Hundreds of years ago in the 16th and 17th centuries, “roller coasters” began as huge ice slides in Russia. Some slides were as high as 70 feet as far as we know. Passengers sat on some type of carriage or sled, usually with some added fur or straw for comfort and padding, and slid down the icy slope. Applying the technique of friction, sand was used towards the end of the slide to keep the slide from going too fast and to also keep the slide from crashing. Eventually, the sleds became more ornate and were usually fashioned of wood, often with iron runners to make the sleds more elaborate, faster, and more fanciful.

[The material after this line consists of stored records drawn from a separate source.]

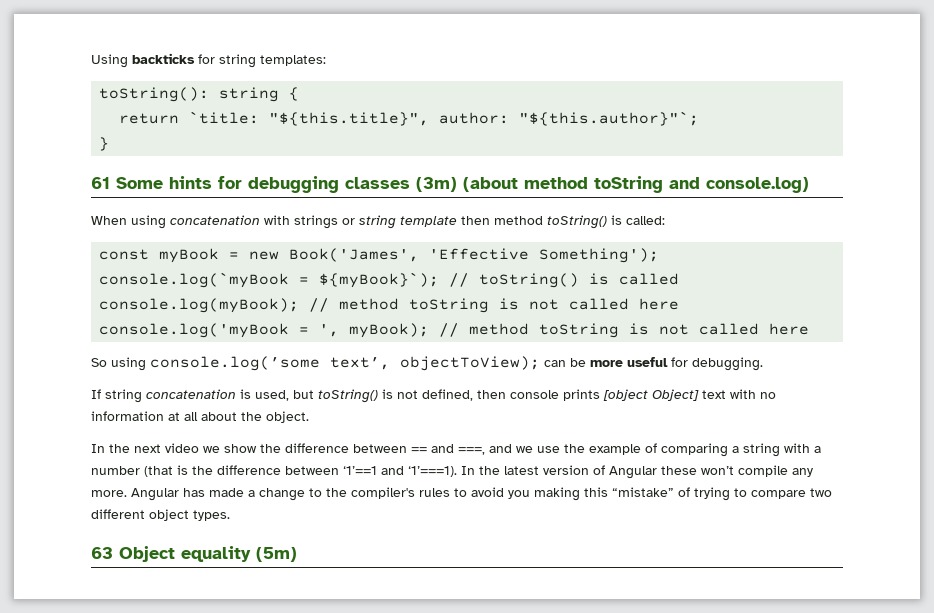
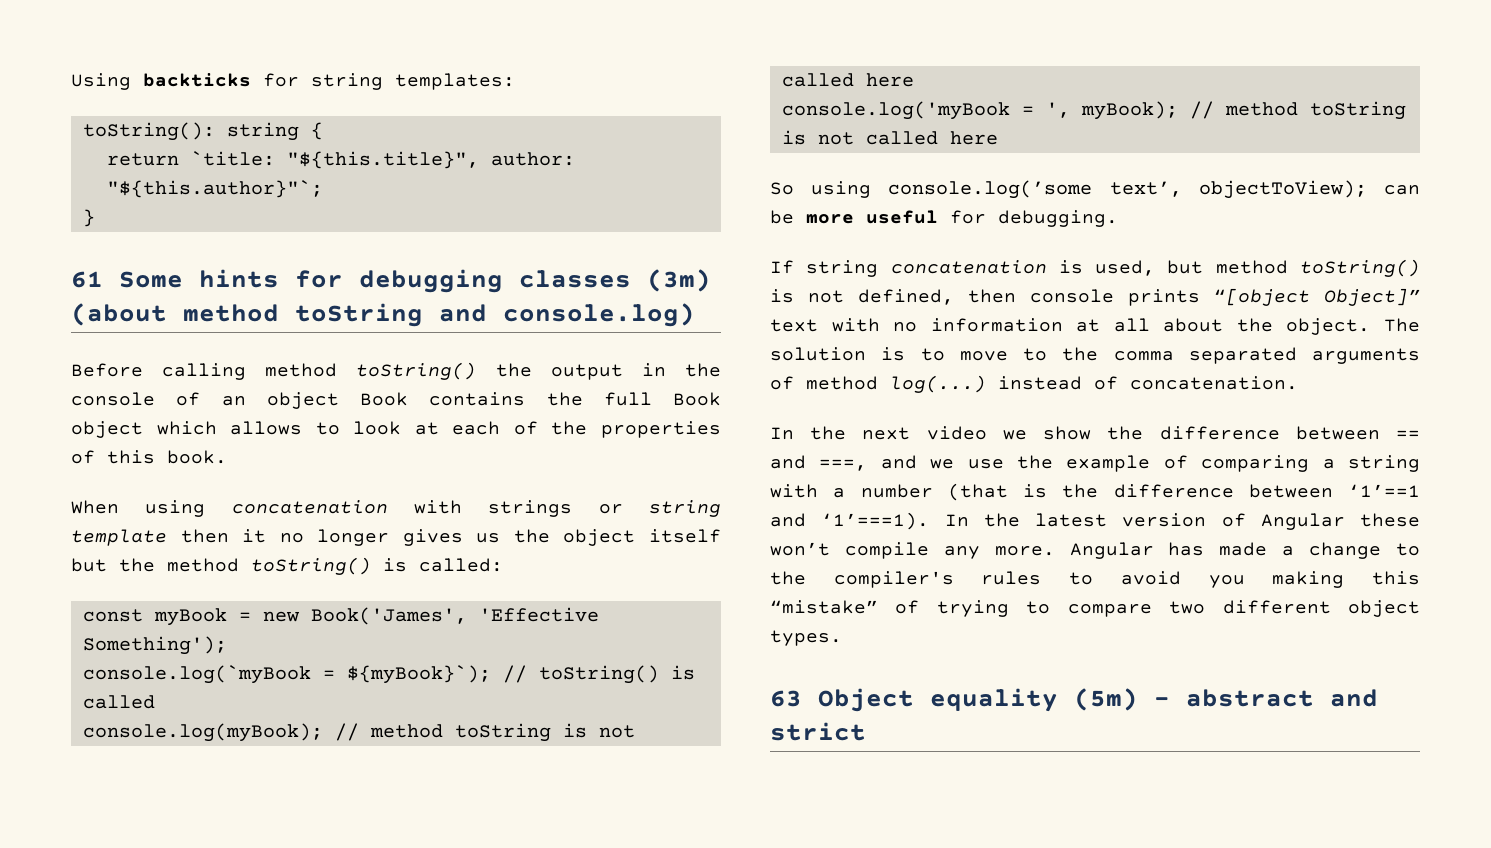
(809, 185) none -> [71,362,721,380] [71,392,721,409] [71,421,721,438] [71,450,227,464] // Before calling method toString() the output in the console of an object Book contains the full Book object which allows to look at each of the properties of this book.
(490, 220) none -> [242,529,721,546] [71,558,155,572] it no longer gives us the object itself but the
(314, 394) none -> [1215,260,1288,274] method
[603,389,699,401] [object Object] -> [1214,288,1420,306] “[object Object]”
(309, 417) none -> [1384,318,1420,332] [770,347,1420,364] [770,375,1298,393] The solution is to move to the comma separated arguments of method log(...) instead of concatenation.
(297, 554) none -> [1154,689,1378,707] [770,722,866,741] - abstract and strict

Most people have heard all about the history of Coney Island and the first American roller coasters. It actually all began in the late 1800s when railway companies brainstormed ways to keep passenger usage from decreasing on the weekends. They set up parks at the end of the rail lines first with only carousels as the rides and introduced weekend and summer activities, and, of course, food stands. In 1884, the first true roller coaster was introduced to America: the gravity switchback, thought to be derived from La Marcus Adna Thompson, and charged a nickel per ride. Several more designs came out in the late 1800s as well, including the first lift hills which pulled the roller coaster car up a hill with some type of cable or pulley system. Many designers tried to incorporate the beautiful scenery that could be viewed from the train rides into the roller coaster rides, so people could experience beautiful views of rolling hills, forests, mountains, and other landscapes.
In the early 1900s John Miller designed the first underfriction roller coaster, which held the carriage on the track and allowed for steeper slopes, more speed, and less drag. Some of the rides were not the safest and caused frequent injuries to the riders. The roaring 20s proved an even more successful time for roller coasters and excitement of theme parks, but towards the end of the decade the world was entwined in wars and the Great Depression. The parks and development of more rides declined for quite a number of years.
In Rye, New York, one of the first attempts at a planned park was a new park named “Playland.” The area for the park was lined with trees and incorporated art into its design. Rides were separated from dining areas, and children’s areas were also separated from the main areas so the noise of playing and screaming children would not become bothersome. There is also a beach where visitors can go to relax. The park is still in operation and one of the largest in the area.
The 1960s offered a period of re-growth for the amusement park industry. Freedomland in Ney York opened, as did Six Flags and amusement parks were popping up everywhere. Disney opened themeparks and many other multi-million dollar corporations such as Anheuser-Busch. Many were too costly to operate, especially those that were family-operated, and many would eventually be torn down. In the 1970s and early 80s, the most roller coasters were built in the United States since the 1920s. Dozens of wooden roller coasters were built around the United States and the world. Rides became smoother, faster, and more innovative. They were also designed to be able to promote with beautiful pictures, thus they became more symmetrical and had more elaborate designs and themes. Steel coasters were also beginning to become popular. Looping roller coasters (and “corkscrews”) also saw a big boom during this time.